Figure 9 Disc appears well placed on both coronal (left) and sagittal imaging (right) at the top. Disc rotated on the condyle with medial displacement in the middle schema. Consequently, disc increases the laxity of the lateral collateral discal attachment to the condyle. Reprinted with permission from reference (32).

Diagnosis of disc pathologies, based on two-dimensional studies, can be misleading. In some cases, the posterior band almost becomes longitudinally placed antero-posteriorly along the lateral rim of the condyle. This may lead to a “bulging” out of the capsule on coronal MRI. Early adhesive capsulitis appears as an adherent finger-like plicae vascularized from the lateral capsule restricting movement of the lateral superior portion of the disc (Figure 10).

Figure 10 Finger-like plicae vascularized from the lateral capsule restricting movement of the lateral superior portion of the disc. Reusing from reference (35).

In other cases, coronal MRI images of a disc more medially displaced may have a “sucked-in” appearance of the lateral capsule on coronal MRI, which is termed lateral capsular prolapse or plica when viewed via endaural view arthroscopy (Figures 11,12). Lateral capsular prolapse may play a role in the development of the lateral impingement phenomenon. A review of arthroscopic cases reveals that most pathologic adhesions and restricted motion lie within the lateral third of the joint. The soft tissues of the capsule become fibrotic and constricted, with inactivity and/or inflammation restricting mandibular movement. From the endaural arthroscopic approach, viewing anteriorly along the lateral synovial groove of the superior compartment a particular patient showed inflamed synovial proliferation and projections (Figure 13) as well as adhesions binding the disc to the eminence and capsule, leading to restricted mobility and possibly pain.

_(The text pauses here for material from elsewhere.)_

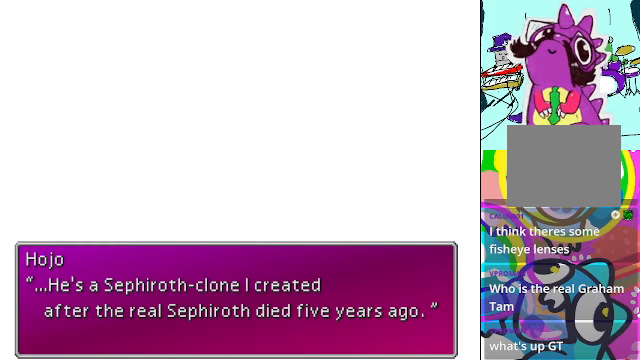
{"buttons": [], "left_stick": "center", "events": []}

Figure 11 Lateral capsular prolapse and plica viewed by endaural arthroscopic view. (Moses JJ, 2020, unpublished data).
Figure 12 MRI coronal view (left) and drawing (right) shows the lateral capsular concavity and medial disc displacement. Reprinted with permission from reference (14).
Figure 13 Inflamed synovial proliferative tissue and early adhesions. (Moses JJ, 2020, unpublished data).

The background for the development of the arthroscopic treatment methods for the lateral impingements was his arthroscopy experience, particularly by his endaural portal observations (36) and the touching to a concept of the acromial impingement syndrome in shoulder. He described that review of studies similar joint pain and restricted mobility in the shoulder with acromial impingement syndrome shows a striking resemblance to observations made on the TMJ (14). Thereafter the observed intraarticular pathology including plicae were documented and he developed and a unique surgical intervention of lateral eminencia release and capsular stretch with conventional arthroscopic lysis and lavage (37). By his reflective story, this procedure of “lateral eminence release and capsular stretching” of the fibrotic capsule was inspired through conversations with his friends in the orthopedic community who suggested that with repetitive injury and inflammation, there was fibrosis and shortening of the lateral retinaculum “ligament” of the knee and they would perform a “lateral release” which would allow the retinaculum (“ligament”) to be stretched or to be separated from their attachments to the bone and re-attach at a different level thereby allowing more patellar freedom of movement without pain and restriction. Moses took this principle to the vertical and transverse lateral TMJ ligaments (Moses J, personal communications, 2020).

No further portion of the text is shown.